Opinião
"Meu-Teu-Nosso": a ascensão da mobilidade partilhada
A economia de partilha tem vindo a estabelecer-se como um elemento relevante nos mercados em que surge, introduzindo um factor de disrupção face aos modelos de negócio dos "players" instalados.
Dos cinco segmentos em que a oferta de partilha está a liderar a mudança - bens, serviços, alojamento, instrumentos financeiros e mobilidade - esta última ganha relevância acrescida por uma dupla razão: por um lado é a que regista maior crescimento porque constrói inovação sobre uma infra-estrutura existente e desenvolvida; por outro, é neste domínio que os "players" instalados mais acompanham a mudança e nela querem tomar parte.
Entre os vários mercados em ascensão neste segmento, há um em particular que se tem distinguido, fruto da convergência de motivações geradas por desafios e tendências na vertente individual/pessoal: com mais de 600 sistemas em operação a nível global (e uma média superior a 1.000 bicicletas por cada um), a que acresce a expectativa de crescimento de 20/ano até 2020, o fenómeno de "bike sharing" tem atraído adeptos, utilizadores e investimento.
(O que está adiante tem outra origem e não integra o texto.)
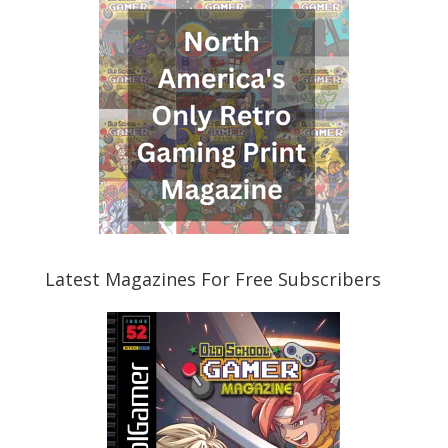
Latest Magazines For Free Subscribers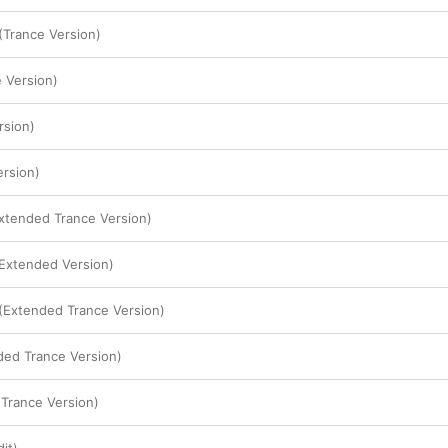
Trance Version)
 Version)
rsion)
ersion)
Extended Trance Version)
(Extended Version)
(Extended Trance Version)
ded Trance Version)
Trance Version)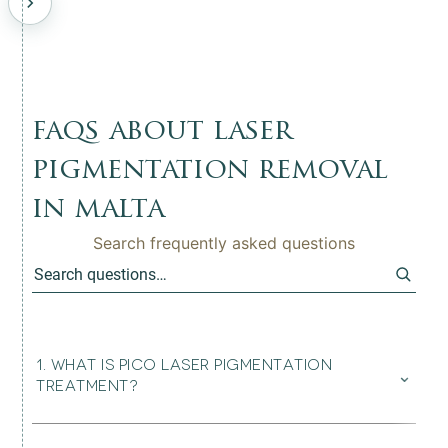
faqs about laser
pigmentation removal
in malta
Search frequently asked questions
1
.
WHAT IS PICO LASER PIGMENTATION
⌄
TREATMENT?
Pico Laser treatment uses ultra-short laser pulses to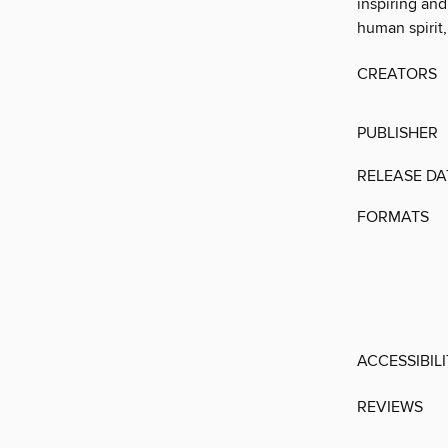
inspiring and
human spirit,
CREATORS
PUBLISHER
RELEASE DA
FORMATS
ACCESSIBIL
REVIEWS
No seguimento da "Mobility Convention", organizada pela Roland Berger em Colónia em Novembro passado e em que a mobilidade urbana surgiu como tema forte, levámos a cabo um estudo alargado sobre sistemas de "bike sharing", tendo identificado um conjunto de melhores práticas na sua implementação e que reunimos em seis factores-chave de sucesso:
1) Utilização - a adesão inicial ao serviço será largamente impactada pela simplicidade do processo de compra de início ao fim - este deverá ser possível em várias plataformas (física e "mobile"), sem necessidade de registo prévio (mas sugerem-se benefícios para utilizadores registados) e permitir o pagamento com vários meios (numerário, cartões de débito, crédito, passe, etc.);
2) Qualidade de serviço - a qualidade das bicicletas deverá conjugar a facilidade de uso e o conforto - que permitirão uma boa experiência de consumo, incentivando a repetição e promovendo a reputação do serviço para crescer a procura - com a redução dos custos de manutenção - que afectam directamente a rentabilidade da operação se elevados e indirectamente a reputação e procura se forem descurados;
3) Apoio das autoridades locais - ciclovias, ligações a outros meios de transporte público, o licenciamento rápido de "estações", a disponibilidade de infra-estrutura (electricidade, comunicações, etc.), a deslocalização de estações para responder a picos de procura (estações móveis) são, entre outras, necessidades do sistema em que o apoio das autoridades locais facilitará o sucesso da iniciativa;
4) Tarifário - deve ser considerado um tarifário reduzido (possivelmente com tempo oferecido ou horários especiais) e estrategicamente definido para promover simultaneamente a aceitação e uso iniciais e a procura no longo prazo;
5) Densidade da rede - a acessibilidade do serviço é crítica, pelo que é necessária uma rede de "estações" extensa e concentrada e um número de bicicletas elevado para assegurar cobertura adequada;
5) Integração multimodal - para atribuir ao sistema um carácter utilitário e não meramente turístico, exige-se complementaridade com outros meios de transporte, situando "estações" ao longo das rotas destes. A possibilidade de utilização do sistema em conjunto com outros disponíveis (nos bilhetes e passes) pode e deve ser explorada;
Oportunidade em Portugal
O potencial de sistemas de "bike sharing" em Portugal está patente nas já mais de 20 iniciativas em fase de implementação de norte a sul do país.
Lisboa será porventura a cidade onde a oportunidade de mercado é mais relevante, não só pela densidade populacional (útil neste modelo de negócio), mas também pela provável maior utilidade percebida do serviço, particularmente na vertente turística - Lisboa tem excelentes condições naturais (p.e. eixo ribeirinho) para tornar um sistema de "bike sharing" um serviço de valor acrescentado na oferta da cidade para visitantes.
Posteriormente, poderá o modelo de negócio implementado ser alargado para abranger também um aspecto de transporte público, complementando a malha da capital com maior flexibilidade em curtas distâncias. Neste caso sai reforçada a necessidade de conjugação de uma mobilidade mais ecológica com a utilidade e propósito do modelo de "bike sharing", potencialmente explorando a sustentabilidade de um sistema eléctrico.